Figure 4 shows some examples of the detected faces by using the proposed features learned from oriented gradients in local patches in comparison to those by using traditional HOG features. The proposed method can successfully detect faces subject to various poses, occlusion, and illumination conditions, while the method based on the traditional HOG features failed to detect some partly occluded or blurred faces, and produced a number of false detections. Traditional HOG method with fixed cells in local patch can not capture the appearance and shape precisely. When applied to detect some partly occluded or blurred faces, HOG performs not so well. The results verified the superiority of the proposed features to the traditional HOG features in terms of face detection.

3.2 Experiments on the PASCAL VOC 2007 Dataset

The PASCAL VOC 2007 dataset contains a number of visual object classes in realistic scenes. We carried out experiments on four object classes from this dataset, including person, car, bicycle, and dog, since they contain more positive training samples than the others to allow learning without external datasets. We simply trained a general detector for each object class.
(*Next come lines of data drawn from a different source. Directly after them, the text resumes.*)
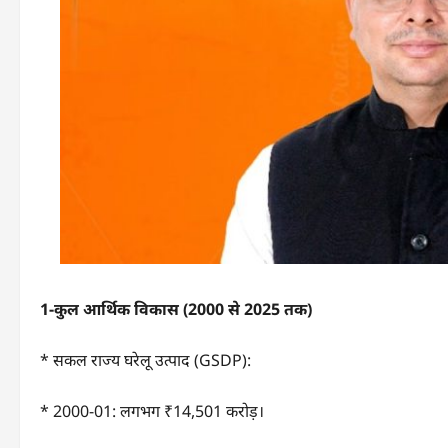
1-
कुल आर्थिक विकास (
2000
से
2025
तक)
* सकल राज्य घरेलू उत्पाद (GSDP):
* 2000-01: लगभग ₹14,501 करोड़।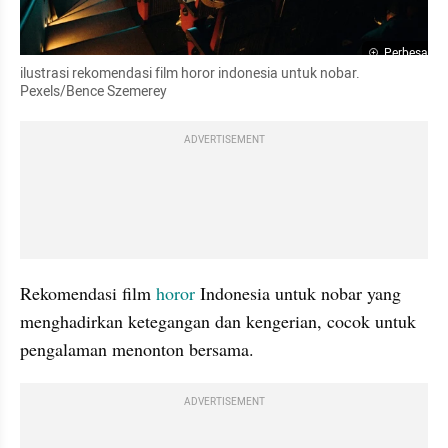
Perbesar
ilustrasi rekomendasi film horor indonesia untuk nobar. 
Pexels/Bence Szemerey
ADVERTISEMENT
Rekomendasi film 
horor 
Indonesia untuk nobar yang 
menghadirkan ketegangan dan kengerian, cocok untuk 
pengalaman menonton bersama.
ADVERTISEMENT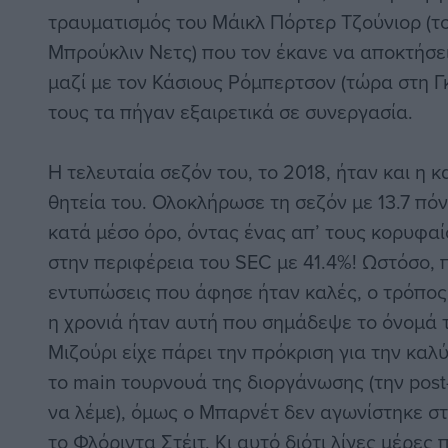
τραυματισμός του Μάικλ Πόρτερ Τζούνιορ (τ
Μπρούκλιν Νετς) που τον έκανε να αποκτήσει
μαζί με τον Κάσιους Ρόμπερτσον (τώρα στη Γ
τους τα πήγαν εξαιρετικά σε συνεργασία.
Η τελευταία σεζόν του, το 2018, ήταν και η 
θητεία του. Ολοκλήρωσε τη σεζόν με 13.7 πόν
κατά μέσο όρο, όντας ένας απ’ τους κορυφα
στην περιφέρεια του SEC με 41.4%! Ωστόσο, π
εντυπώσεις που άφησε ήταν καλές, ο τρόπος π
η χρονιά ήταν αυτή που σημάδεψε το όνομά τ
Μιζούρι είχε πάρει την πρόκριση για την κα
το main τουρνουά της διοργάνωσης (την pos
να λέμε), όμως ο Μπαρνέτ δεν αγωνίστηκε στ
το Φλόριντα Στέιτ. Κι αυτό διότι λίγες μέρες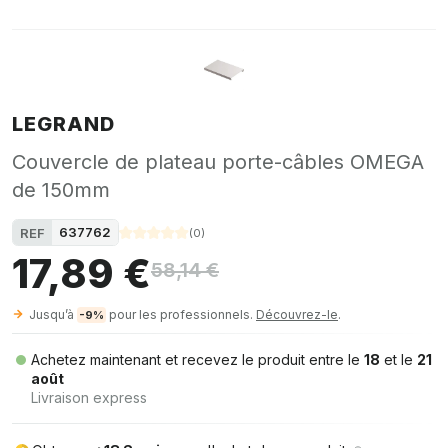
LEGRAND
Couvercle de plateau porte-câbles OMEGA
de 150mm
637762
REF
(
0
)
17,89 €
58,14 €
Jusqu’à
pour les professionnels.
Découvrez-le
.
-9%
Achetez maintenant et recevez le produit entre le
18
et le
21
août
Livraison express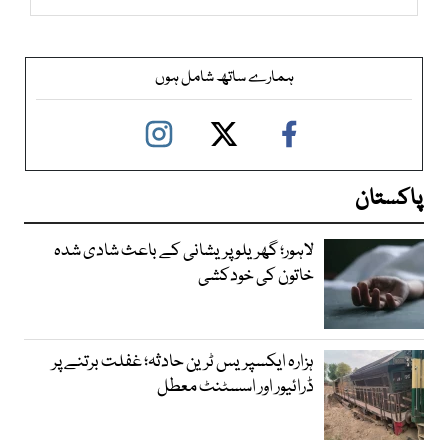
ہمارے ساتھ شامل ہوں
پاکستان
لاہور؛ گھریلو پریشانی کے باعث شادی شدہ
خاتون کی خودکشی
ہزارہ ایکسپریس ٹرین حادثہ؛ غفلت برتنے پر
ڈرائیور اور اسسٹنٹ معطل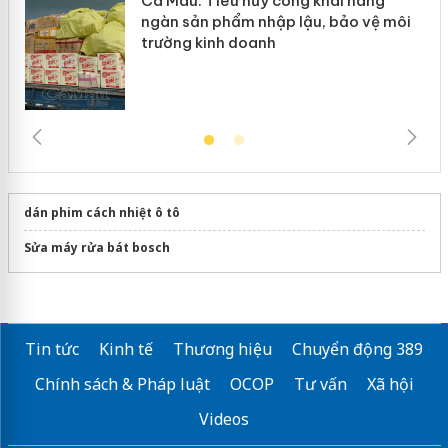
Cà Mau: Tiêu hủy công khai hàng
ngàn sản phẩm nhập lậu, bảo vệ môi
trường kinh doanh
dán phim cách nhiệt ô tô
Sửa máy rửa bát bosch
Tin tức
Kinh tế
Thương hiệu
Chuyển động 389
Chính sách & Pháp luật
OCOP
Tư vấn
Xã hội
Videos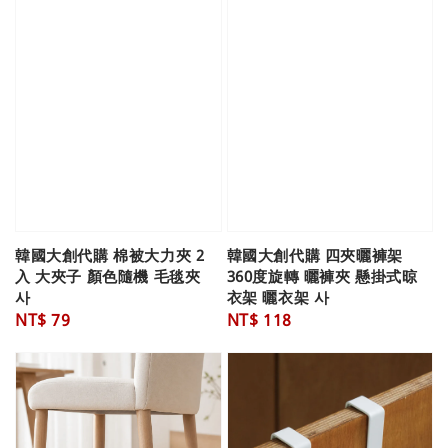
韓國大創代購 棉被大力夾 2
韓國大創代購 四夾曬褲架
入 大夾子 顏色隨機 毛毯夾
360度旋轉 曬褲夾 懸掛式晾
사
衣架 曬衣架 사
Regular
NT$ 79
Regular
NT$ 118
price
price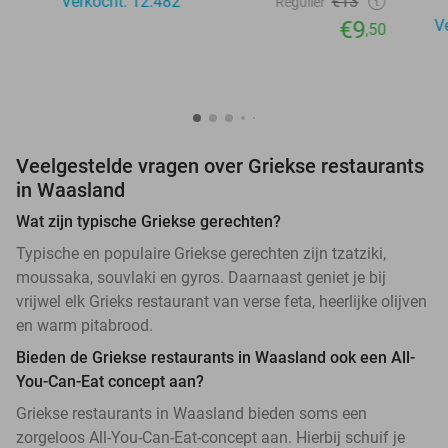
Verkocht: 12.482
€13
Regulier
€9
V
,50
Veelgestelde vragen over Griekse restaurants
in Waasland
Wat zijn typische Griekse gerechten?
Typische en populaire Griekse gerechten zijn tzatziki,
moussaka, souvlaki en gyros. Daarnaast geniet je bij
vrijwel elk Grieks restaurant van verse feta, heerlijke olijven
en warm pitabrood.
Bieden de Griekse restaurants in Waasland ook een All-
You-Can-Eat concept aan?
Griekse restaurants in Waasland bieden soms een
zorgeloos All-You-Can-Eat-concept aan. Hierbij schuif je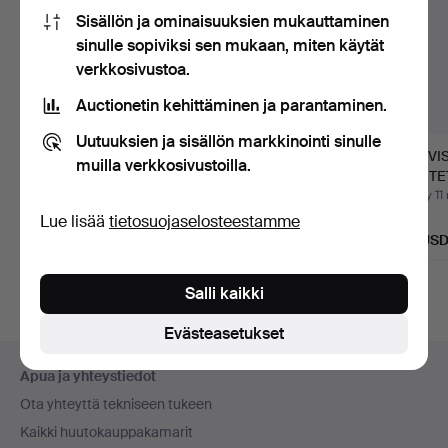
Sisällön ja ominaisuuksien mukauttaminen
sinulle sopiviksi sen mukaan, miten käytät
verkkosivustoa.
Auctionetin kehittäminen ja parantaminen.
Uutuuksien ja sisällön markkinointi sinulle
KAHVIKALUSTON
Kahvisetti, 38 kpl, Royal
KAHVIS
muilla verkkosivustoilla.
OSIA, posliini,
Copenhagen.
LASITE
Rörstrand, S…
KERAMI
Myyty 29 heinä 2026
Myyty 22 tammi 2026
Myyty 11
Lue lisää
tietosuojaselosteestamme
11 tarjousta
34 tarjousta
Arvio
80 USD
614 USD
64 US
Salli kaikki
Evästeasetukset
Alatunnistenavigaatio
Apua ja yhteystiedot
Ota yhteyttä tekniseen tukeen
Kaikki huutokauppakamarit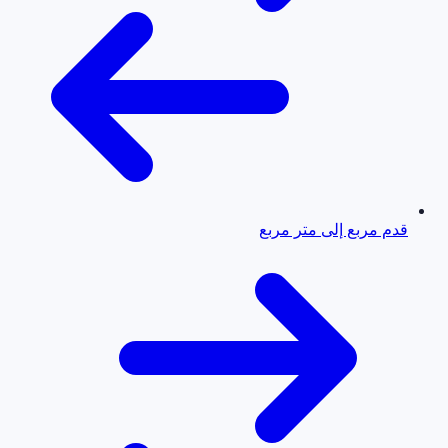
قدم مربع إلى متر مربع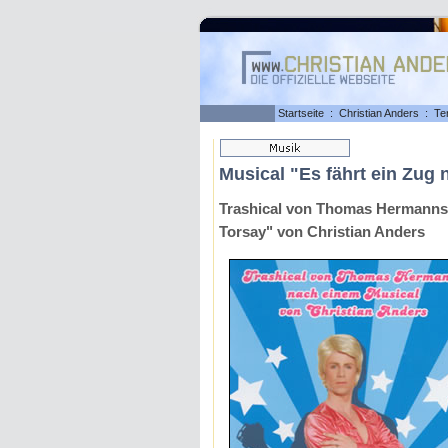
Startseite
:
Christian Anders
:
Te
Musical "Es fährt ein Zug
Trashical von Thomas Hermanns
Torsay" von Christian Anders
The trained detectors were evaluated on the test set of PASCAL VOC 2007. Table 1 shows the results of detection by the proposed method in comparison to the results of state-of-the-art algorithms [8, 14, 25,26,27]. The proposed method obtained the highest detection rates on 2 out of 4 classes. On the bicycle class, the proposed method performs better than other methods except for [14]. On the dog class, our method does not work so well. The reason is that oriented gradient features of furry animals are not so evident and it is easy to mistaken dogs as other furry animals. But our method still has a higher detection rate than the traditional HOG features, which indicates that the learned oriented gradient features can better capture the appearance and shape of furry animals. As for RCNN [26], it applies high-capacity convolutional neural networks to bottom-up region proposals and thus can learn more powerful features to describe objects. However, the detection of RCNN is slow. At test time, features are extracted from each object proposal in each test image. Detection with VGG16 takes 47 s/image on a GPU. Our method only takes 0.4 s/image on a CPU. On the whole, the improvement of our method over HOG features indicates that the learned oriented gradients are better adapted to challenging objects.
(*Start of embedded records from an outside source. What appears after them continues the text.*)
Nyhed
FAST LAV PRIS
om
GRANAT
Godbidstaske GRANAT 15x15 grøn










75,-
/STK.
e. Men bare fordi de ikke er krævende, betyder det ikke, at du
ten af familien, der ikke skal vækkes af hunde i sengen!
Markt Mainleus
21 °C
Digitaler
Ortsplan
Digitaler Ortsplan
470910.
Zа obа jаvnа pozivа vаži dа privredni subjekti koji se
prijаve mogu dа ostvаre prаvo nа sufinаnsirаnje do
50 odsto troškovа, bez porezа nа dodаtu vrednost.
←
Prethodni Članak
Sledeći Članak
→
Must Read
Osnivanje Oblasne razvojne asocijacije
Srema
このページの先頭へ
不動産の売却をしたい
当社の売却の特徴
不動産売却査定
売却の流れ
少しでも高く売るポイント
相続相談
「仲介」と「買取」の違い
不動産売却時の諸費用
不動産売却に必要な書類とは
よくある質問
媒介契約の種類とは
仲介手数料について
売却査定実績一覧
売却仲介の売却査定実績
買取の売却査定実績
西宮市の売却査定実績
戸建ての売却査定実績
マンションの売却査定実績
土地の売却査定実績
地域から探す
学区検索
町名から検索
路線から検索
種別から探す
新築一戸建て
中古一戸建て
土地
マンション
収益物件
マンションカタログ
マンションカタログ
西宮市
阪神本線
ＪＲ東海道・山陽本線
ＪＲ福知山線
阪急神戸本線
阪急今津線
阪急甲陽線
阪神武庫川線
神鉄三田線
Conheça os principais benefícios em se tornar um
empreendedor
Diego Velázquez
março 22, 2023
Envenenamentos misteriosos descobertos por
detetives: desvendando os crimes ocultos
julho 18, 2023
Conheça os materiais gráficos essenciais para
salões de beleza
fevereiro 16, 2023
3.3 Experiments on the PASCAL VOC 2005 Dataset

In this section, we carried out experiments on side-view car detection based on the PASCAL VOC 2005 dataset. 600 side-view car samples were collected from the UIUC subset and ETHZ subset in PASCAL VOC 2005. We further mirrored the 600 samples to generate 1200 positive training samples. All car samples were resized to \(80\times 30\) pixels. The proposed method took 39 min to finish training and produced 6 stages in cascade. The test set contains 200 side-view cars in 170 images from the TUGRAZ subset in PASCAL VOC 2005. The detection results are summarized in Table 2, which demonstrate that the proposed method has higher detection rate compared to HOG, SURF, and Haar features.
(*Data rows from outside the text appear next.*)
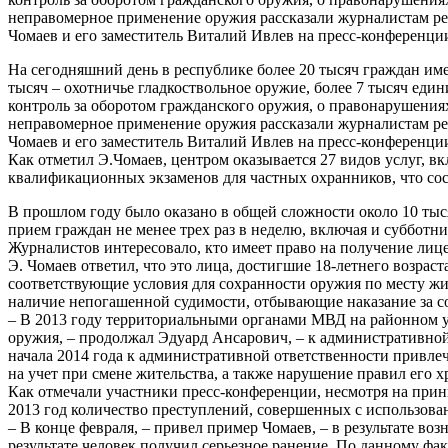
неправомерное применение оружия рассказали журналистам р
Чомаев и его заместитель Виталий Ивлев на пресс-конференции
На сегодняшний день в республике более 20 тысяч граждан име
тысяч – охотничье гладкоствольное оружие, более 7 тысяч еди
контроль за оборотом гражданского оружия, о правонарушениях
неправомерное применение оружия рассказали журналистам р
Чомаев и его заместитель Виталий Ивлев на пресс-конференции
Как отметил Э.Чомаев, центром оказывается 27 видов услуг, в
квалификационных экзаменов для частных охранников, что сос
В прошлом году было оказано в общей сложности около 10 тыся
прием граждан не менее трех раз в неделю, включая и субботни
Журналистов интересовало, кто имеет право на получение лиц
Э. Чомаев ответил, что это лица, достигшие 18-летнего воз
соответствующие условия для сохранности оружия по месту жи
наличие непогашенной судимости, отбывающие наказание за с
– В 2013 году территориальными органами МВД на районном у
оружия, – продолжал Эдуард Ансарович, – к административной
начала 2014 года к административной ответственности привле
на учет при смене жительства, а также нарушение правил его х
Как отмечали участники пресс-конференции, несмотря на прин
2013 год количество преступлений, совершенных с использова
– В конце февраля, – привел пример Чомаев, – в результате 
результате человек получил серьезное ранение. По данному фа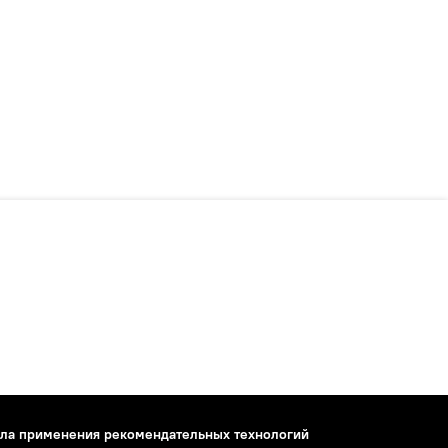
ла применения рекомендательных технологий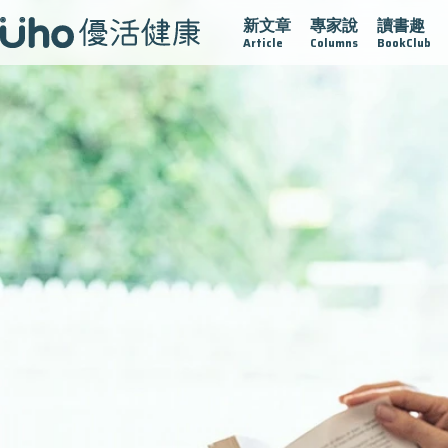
新文章
專家說
讀書趣
疫情保衛戰
再生醫學
愛的未來視
認識攝護腺肥大
Article
Columns
BookClub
Table 1. Detection rates on four object classes from the PASCAL VOC 2007 dataset.
Table 2. Detection results on side-view cars from the PASCAL VOC 2005 dataset.

4 Conclusion

This paper presents a method of learning features from oriented gradients in local patches for robust object detection. Gradients in a local patch are grouped according to their orientations, which leads to 9 patch-maps. Rectangular cells are constructed in each patch-map, which are used to generate candidate local features by summing up magnitudes of oriented gradients therein. The local features are then selected by boosting. Eventually, each local patch is represented by a 90-dimensional feature vector. A higher-level boosting is then carried out over local patches in the detection window. Experimental results on three public datasets demonstrated the superiority of the proposed approach in comparison to existing methods in terms of both training efficiency and detection accuracy.